One of the first technology integration frameworks that I came into contact with was TPACK. It was my first year as a tech coach, and I was looking for information on how to do my job. I had been hired under a new initiative, and all of the tech coaches in the district were new to the role. I read (and reread) all of the information that I could find on TPACK and tried to understand how I could use it. As a first-year coach with new coaches all around me, I wasn’t able to make much use of the framework. I just didn’t understand enough about my role back then.
Fast forward five years…I found myself face to face with a very young and tech-savvy first-year teacher, who wanted additional bells and whistles in her classroom. In my role as coach, she felt that I was an obstacle for her. I had to explain to her why I was limiting the number of tech tools in her classroom.

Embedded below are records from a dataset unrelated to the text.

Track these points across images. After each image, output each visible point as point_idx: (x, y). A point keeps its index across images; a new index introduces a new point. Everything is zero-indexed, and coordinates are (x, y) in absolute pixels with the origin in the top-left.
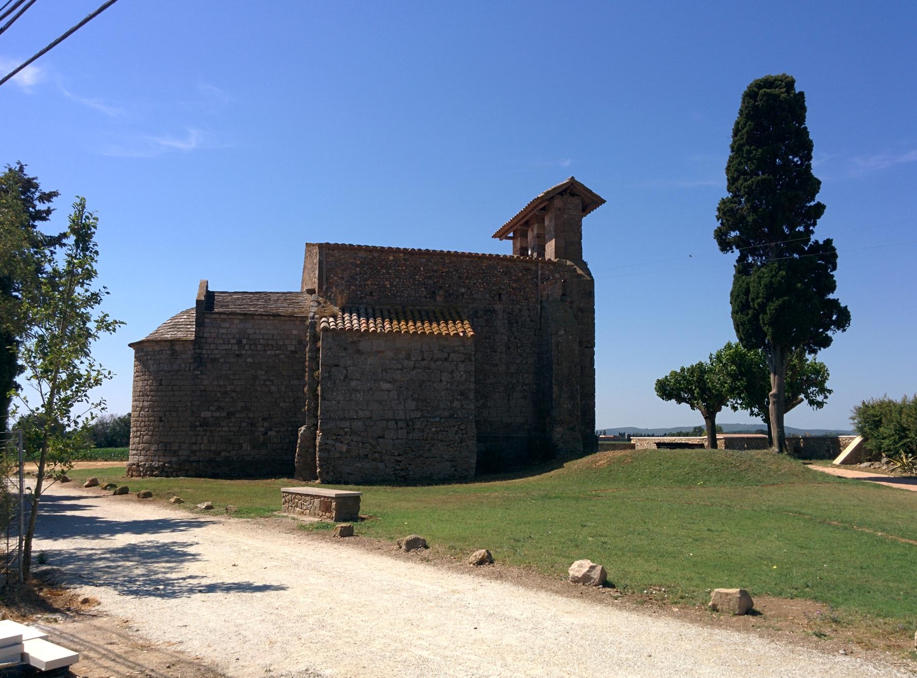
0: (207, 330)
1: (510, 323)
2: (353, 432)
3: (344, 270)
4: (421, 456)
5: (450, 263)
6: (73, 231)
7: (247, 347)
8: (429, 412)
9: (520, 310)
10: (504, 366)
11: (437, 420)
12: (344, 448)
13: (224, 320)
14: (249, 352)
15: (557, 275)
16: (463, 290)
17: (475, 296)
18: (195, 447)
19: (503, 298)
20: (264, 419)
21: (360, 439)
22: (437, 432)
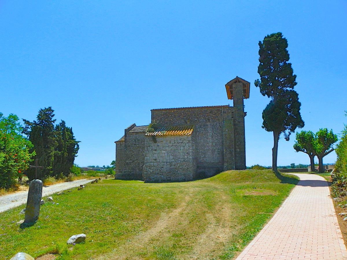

I wanted this teacher to understand that I would be happy to funnel additional tools her way when she was ready. As a first-year teacher, she needed to prioritize some other areas first. She had to learn more about the art of teaching – planning lessons, classroom management, working with her peers – for some teachers that takes most of their first year. As an elementary teacher, she was responsible for teaching a lot of content, and she needed to be more familiar with that. If she progressed as a typical elementary teacher, she would be ready to step up the use of technology in the second half of her second year.
It was after that conversation that I realized I had learned where TPACK belonged in my tech coach kit. I use TPACK to determine where a teacher is in their journey to the TPACK sweet spot. I use data from classroom observations, lesson plans submitted and team meetings to gauge where the teacher is with respect to the TPACK framework and that helps me to customize my approach.
For example, a teacher who has been teaching the same content for a few years and is still struggling to understand the content needs me to present solutions that will help take some of that load from them. I might choose to introduce a flipped solution such as Edpuzzle (reviewed here). The teacher could use a video to get the information across to the students and then use simulation practice activities in class. A teacher who has difficulty with classroom management might benefit from the use of an engagement strategy such as game-based learning. I might introduce something like Prodigy Math game (reviewed here) or Kahoot (reviewed here).